Alphabet Inc, owner of Google, plans to bring the internet to remote areas by balloon – and Kenya is on the list.
In fact, strictly speaking, it is Loon, a unit of Alphabet Inc, which uses high-altitude balloons to provide mobile internet to remote areas, that plans to provide the floating balloon-enabled internet services to Kenya.
However, to do this Loon needs overflight rights in Uganda because the balloons providing the service may find themselves above the Ugandan stratosphere as they fulfil their mission. Loon has now signed a key agreement with Uganda that grants it those rights. No date has yet been given for the launch of the balloons serving Kenya, although we are told it could be soon.
Such permissions are key to the firm’s ambition of providing internet access to rural and remote populations that receive poor connectivity from traditional telecoms in Kenya. Billions of people around the world are still without internet access. Loon is a network of balloons traveling on the edge of space, delivering connectivity to people in unserved and underserved communities around the world.

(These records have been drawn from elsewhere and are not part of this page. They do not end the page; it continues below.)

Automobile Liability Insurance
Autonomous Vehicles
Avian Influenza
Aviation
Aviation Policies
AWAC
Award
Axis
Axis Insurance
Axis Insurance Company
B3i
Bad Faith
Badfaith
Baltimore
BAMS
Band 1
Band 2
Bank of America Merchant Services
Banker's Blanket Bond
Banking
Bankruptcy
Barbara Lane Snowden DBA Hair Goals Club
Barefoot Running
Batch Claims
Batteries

The balloons function as aerial mobile towers. They have been trialled extensively in Uganda and nearby countries, having first been deployed in 2017 to provide emergency coverage in the wake of natural disasters, including floods in Peru and a hurricane in Puerto Rico.

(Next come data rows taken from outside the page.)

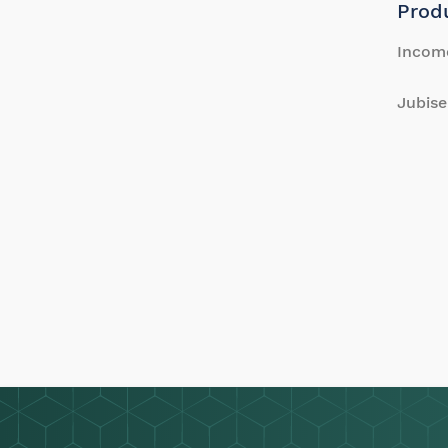
Prod
Incom
Jubise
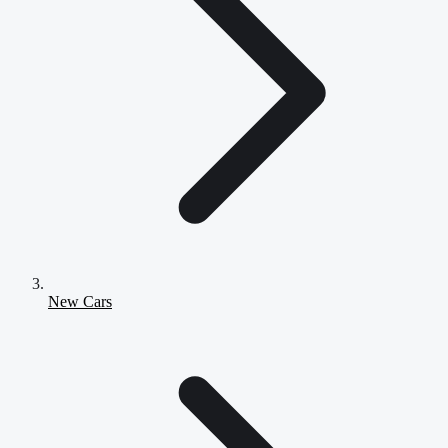
New Cars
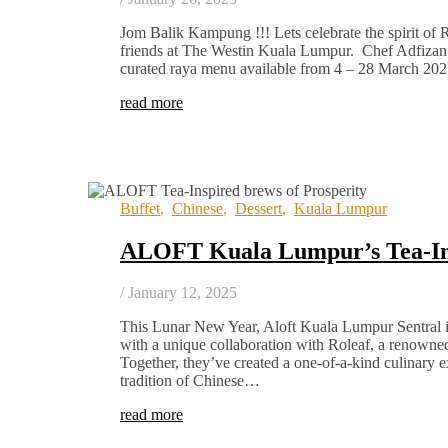
Jom Balik Kampung !!! Lets celebrate the spirit of
friends at The Westin Kuala Lumpur. Chef Adfizan 
curated raya menu available from 4 – 28 March 2
read more
Buffet
,
Chinese
,
Dessert
,
Kuala Lumpur
ALOFT Kuala Lumpur’s Tea-I
/
January 12, 2025
This Lunar New Year, Aloft Kuala Lumpur Sentral i
with a unique collaboration with Roleaf, a renowne
Together, they’ve created a one-of-a-kind culinary e
tradition of Chinese…
read more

This experience may have struck a chord with Telefonica in Peru, as the operator group last month signed a remote connectivity agreement with Loon for the market. Coverage will launch early next year.
Made from sheets of polyethylene, each tennis court-sized balloon is designed to float 20 kilometres above sea level. The Loon balloons will be launched from the US and monitored from Mountain View, California. The balloons are powered by an on-board solar panel and provide fourth generation (4G) coverage to underserved areas.